-- TASK REQUIREMENTS --
Can you copy the records below, from their start up to and including the line with "n7 [label=Chain]", without the pictures?

-- TASK INPUTS --
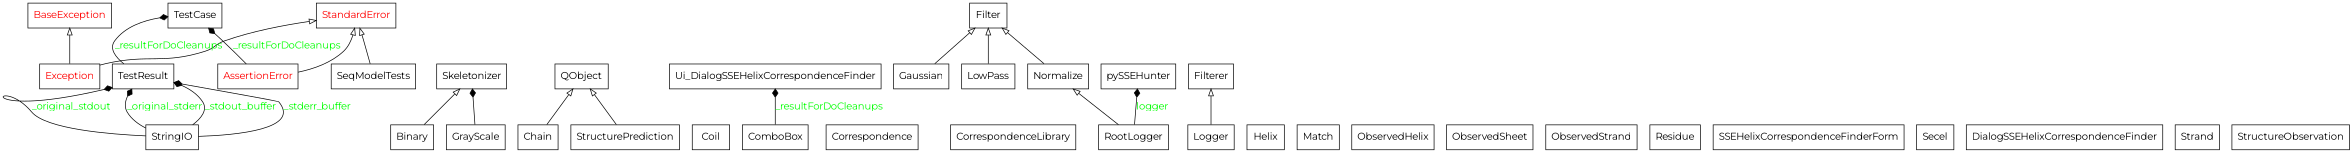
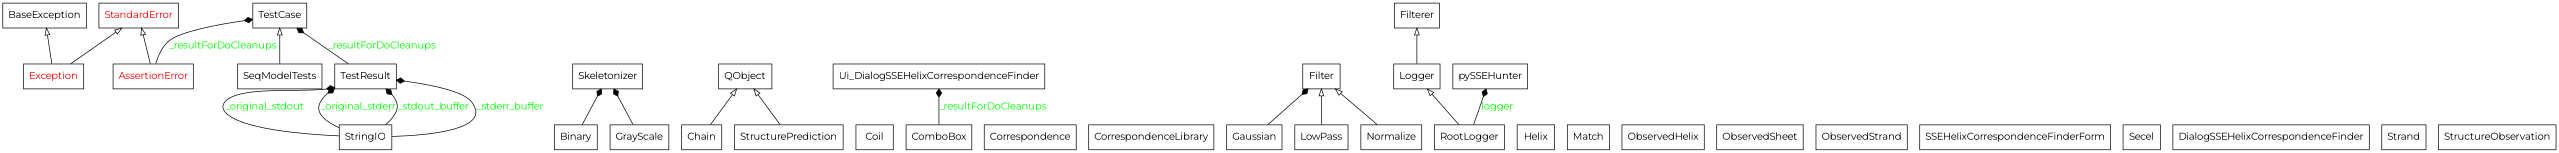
  digraph {
    fontname=Montserrat
    rankdir=BT
    node [fontname=Montserrat shape=record]
    edge [arrowhead=empty arrowtail=none fontname=Montserrat]
    n1 [fontcolor=red label=AssertionError]
    n2 [fontcolor=red label=StandardError]
    n3 [label=TestCase]
-   n4 [fontcolor=red label=BaseException]
+   n4 [fontcolor=black label=BaseException]
    n5 [label=Binary]
    n6 [label=Skeletonizer]
    n7 [label=Chain]
    n8 [label=QObject]
    n9 [label=Coil]
    n10 [label=ComboBox]
    n11 [label=Ui_DialogSSEHelixCorrespondenceFinder]
    n12 [label=Correspondence]
    n13 [label=CorrespondenceLibrary]
    n14 [fontcolor=red label=Exception]
    n15 [label=Filter]
    n16 [label=Filterer]
    n17 [label=Gaussian]
    n18 [label=GrayScale]
    n19 [label=Helix]
    n20 [label=Logger]
    n21 [label=LowPass]
    n22 [label=Match]
    n23 [label=Normalize]
    n24 [label=ObservedHelix]
    n25 [label=ObservedSheet]
    n26 [label=ObservedStrand]
-   n27 [label=Residue]
    n28 [label=RootLogger]
    n29 [label=pySSEHunter]
    n30 [label=SSEHelixCorrespondenceFinderForm]
    n31 [label=Secel]
    n32 [label=SeqModelTests]
    n33 [label=DialogSSEHelixCorrespondenceFinder]
    n34 [label=Strand]
    n35 [label=StringIO]
    n36 [label=TestResult]
    n37 [label=StructureObservation]
    n38 [label=StructurePrediction]
    n1 -> n2
    n1 -> n3 [arrowhead=diamond fontcolor=green label=_resultForDoCleanups style=solid]
-   n5 -> n6
+   n5 -> n6 [arrowhead=diamond]
    n7 -> n8
    n10 -> n11 [arrowhead=diamond fontcolor=green label=_resultForDoCleanups style=solid]
    n14 -> n2
    n14 -> n4
-   n17 -> n15
+   n17 -> n15 [arrowhead=diamond]
    n18 -> n6 [arrowhead=diamond]
    n20 -> n16
    n21 -> n15
    n23 -> n15
-   n28 -> n23
+   n28 -> n20
    n28 -> n29 [arrowhead=diamond fontcolor=green label=logger style=solid]
-   n32 -> n2
+   n32 -> n3
    n35 -> n36 [arrowhead=diamond fontcolor=green label=_original_stdout style=solid]
    n35 -> n36 [arrowhead=diamond fontcolor=green label=_original_stderr style=solid]
    n35 -> n36 [arrowhead=diamond fontcolor=green label=_stdout_buffer style=solid]
    n35 -> n36 [arrowhead=diamond fontcolor=green label=_stderr_buffer style=solid]
    n36 -> n3 [arrowhead=diamond fontcolor=green label=_resultForDoCleanups style=solid]
    n38 -> n8
  }
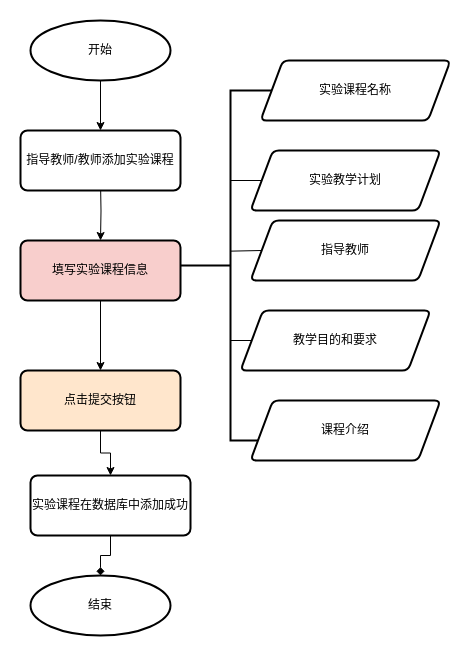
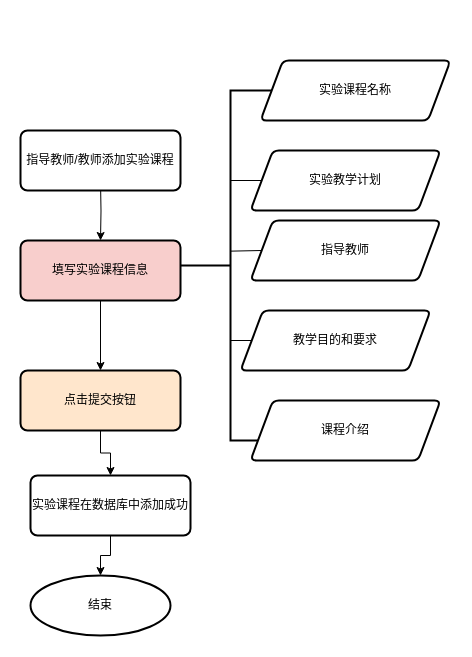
  <mxCell id="0" />
  <mxCell id="1" parent="0" />
  <mxCell id="2" value="" style="edgeStyle=orthogonalEdgeStyle;rounded=0;orthogonalLoop=1;jettySize=auto;html=1;" edge="1" parent="1" target="4"><mxGeometry relative="1" as="geometry"><mxPoint x="100" y="180" as="sourcePoint" /></mxGeometry></mxCell>
  <mxCell id="3" value="" style="edgeStyle=orthogonalEdgeStyle;rounded=0;orthogonalLoop=1;jettySize=auto;html=1;" edge="1" parent="1" source="4" target="15"><mxGeometry relative="1" as="geometry" /></mxCell>
  <mxCell id="4" value="填写实验课程信息" style="rounded=1;whiteSpace=wrap;html=1;absoluteArcSize=1;arcSize=14;strokeWidth=2;fillColor=#f8cecc;" vertex="1" parent="1"><mxGeometry x="20" y="240" width="160" height="60" as="geometry" /></mxCell>
  <mxCell id="5" value="" style="strokeWidth=2;html=1;shape=mxgraph.flowchart.annotation_2;align=left;labelPosition=right;pointerEvents=1;" vertex="1" parent="1"><mxGeometry x="180" y="90" width="100" height="350" as="geometry" /></mxCell>
  <mxCell id="6" value="实验课程名称" style="shape=parallelogram;html=1;strokeWidth=2;perimeter=parallelogramPerimeter;whiteSpace=wrap;rounded=1;arcSize=12;size=0.118;" vertex="1" parent="1"><mxGeometry x="260" y="60" width="190" height="60" as="geometry" /></mxCell>
  <mxCell id="7" value="实验教学计划" style="shape=parallelogram;html=1;strokeWidth=2;perimeter=parallelogramPerimeter;whiteSpace=wrap;rounded=1;arcSize=12;size=0.118;" vertex="1" parent="1"><mxGeometry x="250" y="150" width="190" height="60" as="geometry" /></mxCell>
  <mxCell id="8" value="指导教师" style="shape=parallelogram;html=1;strokeWidth=2;perimeter=parallelogramPerimeter;whiteSpace=wrap;rounded=1;arcSize=12;size=0.118;" vertex="1" parent="1"><mxGeometry x="250" y="220" width="190" height="60" as="geometry" /></mxCell>
  <mxCell id="9" value="" style="endArrow=none;html=1;rounded=0;exitX=0;exitY=0.5;exitDx=0;exitDy=0;" edge="1" parent="1" source="7"><mxGeometry width="50" height="50" relative="1" as="geometry"><mxPoint x="170" y="370" as="sourcePoint" /><mxPoint x="230" y="180" as="targetPoint" /></mxGeometry></mxCell>
  <mxCell id="10" value="" style="endArrow=none;html=1;rounded=0;entryX=0.5;entryY=0.459;entryDx=0;entryDy=0;entryPerimeter=0;exitX=0;exitY=0.5;exitDx=0;exitDy=0;" edge="1" parent="1" source="8" target="5"><mxGeometry width="50" height="50" relative="1" as="geometry"><mxPoint x="170" y="370" as="sourcePoint" /><mxPoint x="220" y="320" as="targetPoint" /></mxGeometry></mxCell>
  <mxCell id="11" value="教学目的和要求" style="shape=parallelogram;html=1;strokeWidth=2;perimeter=parallelogramPerimeter;whiteSpace=wrap;rounded=1;arcSize=12;size=0.118;" vertex="1" parent="1"><mxGeometry x="240" y="310" width="190" height="60" as="geometry" /></mxCell>
  <mxCell id="12" value="" style="endArrow=none;html=1;rounded=0;" edge="1" parent="1" source="11"><mxGeometry width="50" height="50" relative="1" as="geometry"><mxPoint x="170" y="370" as="sourcePoint" /><mxPoint x="230" y="340" as="targetPoint" /></mxGeometry></mxCell>
  <mxCell id="13" value="课程介绍" style="shape=parallelogram;html=1;strokeWidth=2;perimeter=parallelogramPerimeter;whiteSpace=wrap;rounded=1;arcSize=12;size=0.118;" vertex="1" parent="1"><mxGeometry x="250" y="400" width="190" height="60" as="geometry" /></mxCell>
  <mxCell id="14" value="" style="edgeStyle=orthogonalEdgeStyle;rounded=0;orthogonalLoop=1;jettySize=auto;html=1;" edge="1" parent="1" source="15" target="17"><mxGeometry relative="1" as="geometry" /></mxCell>
  <mxCell id="15" value="点击提交按钮" style="rounded=1;whiteSpace=wrap;html=1;absoluteArcSize=1;arcSize=14;strokeWidth=2;fillColor=#ffe6cc;" vertex="1" parent="1"><mxGeometry x="20" y="370" width="160" height="60" as="geometry" /></mxCell>
- <mxCell id="16" value="" style="edgeStyle=orthogonalEdgeStyle;rounded=0;orthogonalLoop=1;jettySize=auto;html=1;endArrow=diamond;" edge="1" parent="1" source="17" target="21"><mxGeometry relative="1" as="geometry" /></mxCell>
+ <mxCell id="16" value="" style="edgeStyle=orthogonalEdgeStyle;rounded=0;orthogonalLoop=1;jettySize=auto;html=1;" edge="1" parent="1" source="17" target="21"><mxGeometry relative="1" as="geometry" /></mxCell>
  <mxCell id="17" value="实验课程在数据库中添加成功" style="rounded=1;whiteSpace=wrap;html=1;absoluteArcSize=1;arcSize=14;strokeWidth=2;" vertex="1" parent="1"><mxGeometry x="30" y="475" width="160" height="60" as="geometry" /></mxCell>
  <mxCell id="18" value="指导教师/教师添加实验课程" style="rounded=1;whiteSpace=wrap;html=1;absoluteArcSize=1;arcSize=14;strokeWidth=2;" vertex="1" parent="1"><mxGeometry x="20" y="130" width="160" height="60" as="geometry" /></mxCell>
- <mxCell id="19" value="" style="edgeStyle=orthogonalEdgeStyle;rounded=0;orthogonalLoop=1;jettySize=auto;html=1;" edge="1" parent="1" source="20" target="18"><mxGeometry relative="1" as="geometry" /></mxCell>
- <mxCell id="20" value="开始" style="strokeWidth=2;html=1;shape=mxgraph.flowchart.start_1;whiteSpace=wrap;" vertex="1" parent="1"><mxGeometry x="30" y="20" width="140" height="60" as="geometry" /></mxCell>
  <mxCell id="21" value="结束" style="strokeWidth=2;html=1;shape=mxgraph.flowchart.start_1;whiteSpace=wrap;" vertex="1" parent="1"><mxGeometry x="30" y="575" width="140" height="60" as="geometry" /></mxCell>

-- TASK ANSWER --
  digraph {
    fontname=Montserrat
    rankdir=BT
    node [fontname=Montserrat shape=record]
    edge [arrowhead=empty arrowtail=none fontname=Montserrat]
    n1 [fontcolor=red label=AssertionError]
    n2 [fontcolor=red label=StandardError]
    n3 [label=TestCase]
-   n4 [fontcolor=red label=BaseException]
+   n4 [fontcolor=black label=BaseException]
    n5 [label=Binary]
    n6 [label=Skeletonizer]
    n7 [label=Chain]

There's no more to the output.